Table: Revised annual amounts of unintentionally co-incinerated lubricants, in terajoules
1990 | 1995 | 2000 | 2005 | 2006 | 2007 | 2008 | 2009 | 2010 | 2011 | 2012 | 2013 | 2014 | 2015 | 2016 | 2017 | 2018 | |
---|---|---|---|---|---|---|---|---|---|---|---|---|---|---|---|---|---|
Submission 2021 | 1,413 | 1,611 | 1,723 | 1,754 | 1,767 | 1,789 | 1,780 | 1,789 | 1,802 | 1,831 | 1,831 | 1,847 | 1,887 | 1,922 | 1,945 | 1,974 | 1,973 |
Submission 2020 | 1,413 | 1,611 | 1,722 | 1,751 | 1,760 | 1,782 | 1,776 | 1,788 | 1,802 | 1,832 | 1,831 | 1,848 | 1,881 | 1,914 | 1,947 | 1,968 | 1,974 |
absolute change | 0.18 | -0.12 | 0.61 | 3.28 | 7.15 | 6.21 | 3.75 | 0.26 | 0.07 | -0.85 | -0.76 | -1.41 | 5.98 | 8.27 | -1.55 | 5.05 | -1.30 |
relative change | 0.01% | -0.01% | 0.04% | 0.19% | 0.41% | 0.35% | 0.21% | 0.01% | 0.00% | -0.05% | -0.04% | -0.08% | 0.32% | 0.43% | -0.08% | 0.26% | -0.07% |
On the other hand, the tier1 emission factors applied so far, remain unrevised compared to last year's submission.

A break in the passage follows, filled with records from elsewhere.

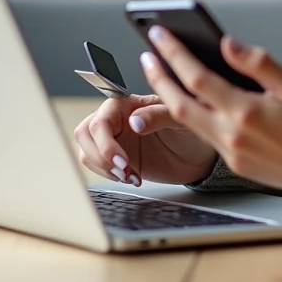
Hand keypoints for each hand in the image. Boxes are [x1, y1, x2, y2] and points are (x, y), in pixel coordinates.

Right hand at [73, 93, 218, 185]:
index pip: (102, 117)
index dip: (105, 141)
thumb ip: (158, 115)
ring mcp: (113, 138)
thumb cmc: (190, 130)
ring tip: (129, 175)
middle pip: (85, 133)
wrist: (197, 155)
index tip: (122, 160)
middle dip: (100, 156)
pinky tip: (131, 177)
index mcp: (129, 104)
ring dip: (102, 167)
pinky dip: (108, 175)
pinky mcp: (114, 157)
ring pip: (86, 150)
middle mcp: (116, 119)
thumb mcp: (180, 120)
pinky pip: (96, 164)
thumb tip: (134, 121)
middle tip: (123, 170)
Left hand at [142, 26, 281, 199]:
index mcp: (246, 112)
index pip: (197, 78)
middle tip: (146, 55)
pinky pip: (206, 135)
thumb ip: (257, 63)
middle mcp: (232, 136)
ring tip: (163, 74)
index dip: (174, 54)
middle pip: (179, 104)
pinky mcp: (235, 164)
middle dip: (158, 78)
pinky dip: (194, 115)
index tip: (159, 34)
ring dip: (170, 97)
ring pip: (188, 122)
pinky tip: (194, 99)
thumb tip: (226, 42)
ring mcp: (231, 153)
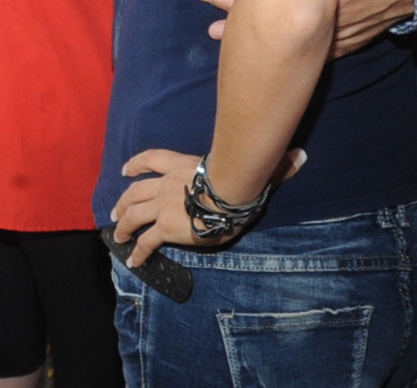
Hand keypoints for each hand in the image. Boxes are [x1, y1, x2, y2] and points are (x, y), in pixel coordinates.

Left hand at [111, 147, 305, 264]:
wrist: (226, 191)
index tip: (126, 170)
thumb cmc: (239, 177)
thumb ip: (272, 165)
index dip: (136, 164)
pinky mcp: (165, 227)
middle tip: (116, 210)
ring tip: (118, 234)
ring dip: (124, 224)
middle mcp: (165, 184)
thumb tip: (301, 157)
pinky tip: (134, 261)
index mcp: (180, 166)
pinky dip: (138, 251)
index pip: (152, 159)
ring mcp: (162, 206)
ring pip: (134, 214)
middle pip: (136, 191)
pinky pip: (147, 241)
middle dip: (124, 200)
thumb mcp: (248, 166)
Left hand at [198, 0, 415, 55]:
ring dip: (249, 32)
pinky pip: (302, 52)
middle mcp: (327, 20)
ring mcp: (334, 37)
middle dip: (234, 8)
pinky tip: (252, 48)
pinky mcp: (341, 46)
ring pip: (282, 38)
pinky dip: (276, 49)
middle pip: (272, 17)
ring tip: (214, 31)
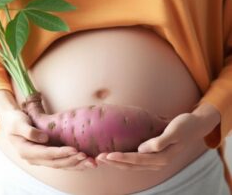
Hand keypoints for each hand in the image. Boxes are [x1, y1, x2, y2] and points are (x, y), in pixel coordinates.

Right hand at [0, 90, 95, 170]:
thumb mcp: (18, 123)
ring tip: (89, 162)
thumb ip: (29, 131)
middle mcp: (34, 158)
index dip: (60, 153)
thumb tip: (44, 139)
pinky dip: (73, 164)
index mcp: (26, 151)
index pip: (46, 154)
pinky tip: (84, 163)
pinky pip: (61, 162)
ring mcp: (40, 158)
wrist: (11, 122)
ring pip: (60, 165)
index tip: (73, 149)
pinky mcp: (46, 156)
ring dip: (75, 164)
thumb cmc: (14, 120)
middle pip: (55, 162)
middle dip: (71, 160)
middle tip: (86, 156)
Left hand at [95, 104, 219, 169]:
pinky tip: (115, 156)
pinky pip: (135, 161)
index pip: (137, 160)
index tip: (107, 156)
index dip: (121, 158)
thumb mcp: (174, 131)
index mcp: (162, 157)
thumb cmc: (184, 126)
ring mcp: (155, 160)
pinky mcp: (153, 156)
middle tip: (98, 158)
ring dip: (116, 163)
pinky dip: (124, 160)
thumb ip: (159, 142)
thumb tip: (142, 148)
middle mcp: (157, 162)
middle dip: (114, 163)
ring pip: (132, 165)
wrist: (195, 126)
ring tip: (102, 158)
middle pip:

Therefore, the canges in the emission estimates reported for this sub-category result solely from the named revisions in activity data.
For more information on recalculated emission estimates for Base Year and 2018, please see the pollutant specific recalculation tables following chapter 8.1 - Recalculations.
Planned improvements
Although there are no improvements planned for this specific sub-category, several routine model revisions are scheduled for mobile sources with impact on fuel consumption data and, hence, the amounts of unintentionally co-incinerated lubricants.